Igual que tú/ Exactly Like You.

El día a día/ The days we're living, El mar interior/ The sea inside

En este mundo en perpetua expansión que llamamos Internet (es decir, el universo entero) la vida está llena de sorpresas. Unas mejores que otras, desde luego; y las hay también cegadoras y fascinantes. Conocer a dos personas deslumbrantes en todo el sentido del término ha sido uno de los mejores regalos que ha tenido mi vida. Seres vitales, apasionados y fríos al mismo tiempo, con tanto en común y tan distintos; tan separados y tan unidos, que aún no salgo de mi asombro y de mi agradecimiento por esa red de casualidades que han acabado enlazando mi vida con la de estos dos seres maravillosos.

^^^^^^^^^^^^^^^^

TAREA 1
En el texto facilitado, ¿a qué equivale Internet según la aclaración que aparece entre paréntesis?
TAREA 2
Transcribe del texto facilitado el fragmento que va desde "En este mundo" hasta "dos seres maravillosos.".

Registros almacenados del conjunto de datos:
^^^^^^^^^^^^^^^^

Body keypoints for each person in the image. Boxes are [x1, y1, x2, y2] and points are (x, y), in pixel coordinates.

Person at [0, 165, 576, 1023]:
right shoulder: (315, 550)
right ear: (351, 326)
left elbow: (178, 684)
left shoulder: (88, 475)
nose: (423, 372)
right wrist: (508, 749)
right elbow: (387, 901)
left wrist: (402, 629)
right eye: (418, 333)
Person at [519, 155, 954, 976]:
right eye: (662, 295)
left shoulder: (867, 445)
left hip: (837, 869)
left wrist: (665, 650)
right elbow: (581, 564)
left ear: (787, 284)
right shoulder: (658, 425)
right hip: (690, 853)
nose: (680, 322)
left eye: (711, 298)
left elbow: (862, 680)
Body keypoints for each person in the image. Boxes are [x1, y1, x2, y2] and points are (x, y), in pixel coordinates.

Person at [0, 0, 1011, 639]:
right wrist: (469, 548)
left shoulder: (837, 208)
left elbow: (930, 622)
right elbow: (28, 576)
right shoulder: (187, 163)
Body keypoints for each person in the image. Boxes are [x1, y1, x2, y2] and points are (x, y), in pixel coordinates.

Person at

^^^^^^^^^^^^^^^^

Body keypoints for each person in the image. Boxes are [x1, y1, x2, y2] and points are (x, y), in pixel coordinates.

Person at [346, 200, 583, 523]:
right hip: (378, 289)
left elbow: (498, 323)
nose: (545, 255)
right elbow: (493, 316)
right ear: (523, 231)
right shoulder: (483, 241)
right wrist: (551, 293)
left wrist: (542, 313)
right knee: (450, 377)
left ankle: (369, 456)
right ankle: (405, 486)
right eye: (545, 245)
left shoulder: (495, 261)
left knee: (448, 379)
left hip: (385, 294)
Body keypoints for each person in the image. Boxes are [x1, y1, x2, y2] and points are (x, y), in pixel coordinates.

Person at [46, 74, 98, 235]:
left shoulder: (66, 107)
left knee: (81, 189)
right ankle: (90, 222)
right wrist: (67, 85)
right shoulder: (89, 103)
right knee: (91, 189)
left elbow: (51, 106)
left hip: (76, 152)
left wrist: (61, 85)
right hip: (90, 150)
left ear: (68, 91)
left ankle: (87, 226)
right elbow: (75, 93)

^^^^^^^^^^^^^^^^

RESPUESTA 1
Al universo entero.

RESPUESTA 2
En este mundo en perpetua expansión que llamamos Internet (es decir, el universo entero) la vida está llena de sorpresas. Unas mejores que otras, desde luego; y las hay también cegadoras y fascinantes. Conocer a dos personas deslumbrantes en todo el sentido del término ha sido uno de los mejores regalos que ha tenido mi vida. Seres vitales, apasionados y fríos al mismo tiempo, con tanto en común y tan distintos; tan separados y tan unidos, que aún no salgo de mi asombro y de mi agradecimiento por esa red de casualidades que han acabado enlazando mi vida con la de estos dos seres maravillosos.